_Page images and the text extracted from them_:
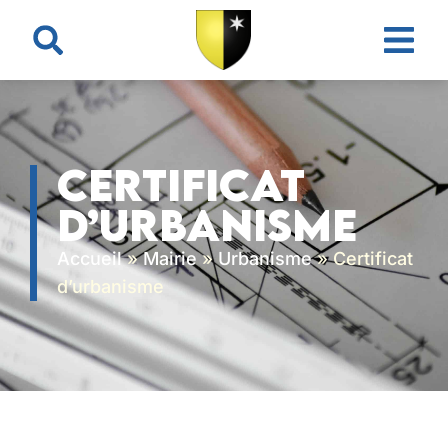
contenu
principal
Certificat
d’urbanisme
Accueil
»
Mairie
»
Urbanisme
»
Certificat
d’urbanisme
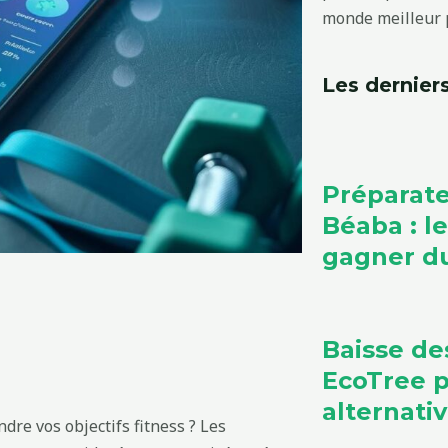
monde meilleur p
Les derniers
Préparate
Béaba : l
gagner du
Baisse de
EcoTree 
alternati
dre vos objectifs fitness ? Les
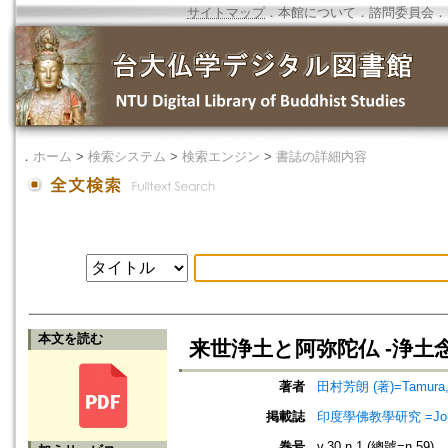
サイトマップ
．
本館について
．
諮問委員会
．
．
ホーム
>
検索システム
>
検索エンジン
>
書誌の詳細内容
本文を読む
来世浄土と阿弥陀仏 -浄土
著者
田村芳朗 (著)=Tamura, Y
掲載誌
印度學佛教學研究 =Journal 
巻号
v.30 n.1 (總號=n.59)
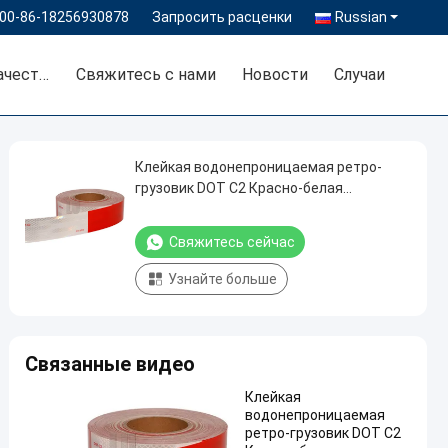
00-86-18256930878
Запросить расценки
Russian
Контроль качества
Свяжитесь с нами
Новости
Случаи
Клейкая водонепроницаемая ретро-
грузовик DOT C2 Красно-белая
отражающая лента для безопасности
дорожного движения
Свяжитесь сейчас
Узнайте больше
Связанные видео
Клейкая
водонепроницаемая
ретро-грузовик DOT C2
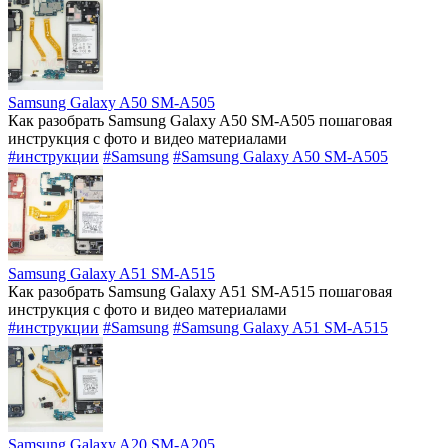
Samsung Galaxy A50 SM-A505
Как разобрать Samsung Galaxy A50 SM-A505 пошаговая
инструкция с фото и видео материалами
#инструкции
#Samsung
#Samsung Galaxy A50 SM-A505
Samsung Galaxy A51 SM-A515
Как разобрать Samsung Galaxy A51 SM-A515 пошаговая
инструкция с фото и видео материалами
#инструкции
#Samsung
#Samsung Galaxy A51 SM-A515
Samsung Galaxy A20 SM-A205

_Action item_:
Reproduce every line of text from the rows above character for character, leaving the pictures out of your output.

_Solution below_:
contenu
principal
Certificat
d’urbanisme
Accueil
»
Mairie
»
Urbanisme
»
Certificat
d’urbanisme
monde meilleur p
Les derniers
Préparate
Béaba : l
gagner du
Baisse de
EcoTree 
alternati
dre vos objectifs fitness ? Les
サイトマップ
．
本館について
．
諮問委員会
．
．
ホーム
>
検索システム
>
検索エンジン
>
書誌の詳細内容
本文を読む
来世浄土と阿弥陀仏 -浄土
著者
田村芳朗 (著)=Tamura, Y
掲載誌
印度學佛教學研究 =Journal 
巻号
v.30 n.1 (總號=n.59)
00-86-18256930878
Запросить расценки
Russian
Контроль качества
Свяжитесь с нами
Новости
Случаи
Клейкая водонепроницаемая ретро-
грузовик DOT C2 Красно-белая
отражающая лента для безопасности
дорожного движения
Свяжитесь сейчас
Узнайте больше
Связанные видео
Клейкая
водонепроницаемая
ретро-грузовик DOT C2
Samsung Galaxy A50 SM-A505
Как разобрать Samsung Galaxy A50 SM-A505 пошаговая
инструкция с фото и видео материалами
#инструкции
#Samsung
#Samsung Galaxy A50 SM-A505
Samsung Galaxy A51 SM-A515
Как разобрать Samsung Galaxy A51 SM-A515 пошаговая
инструкция с фото и видео материалами
#инструкции
#Samsung
#Samsung Galaxy A51 SM-A515
Samsung Galaxy A20 SM-A205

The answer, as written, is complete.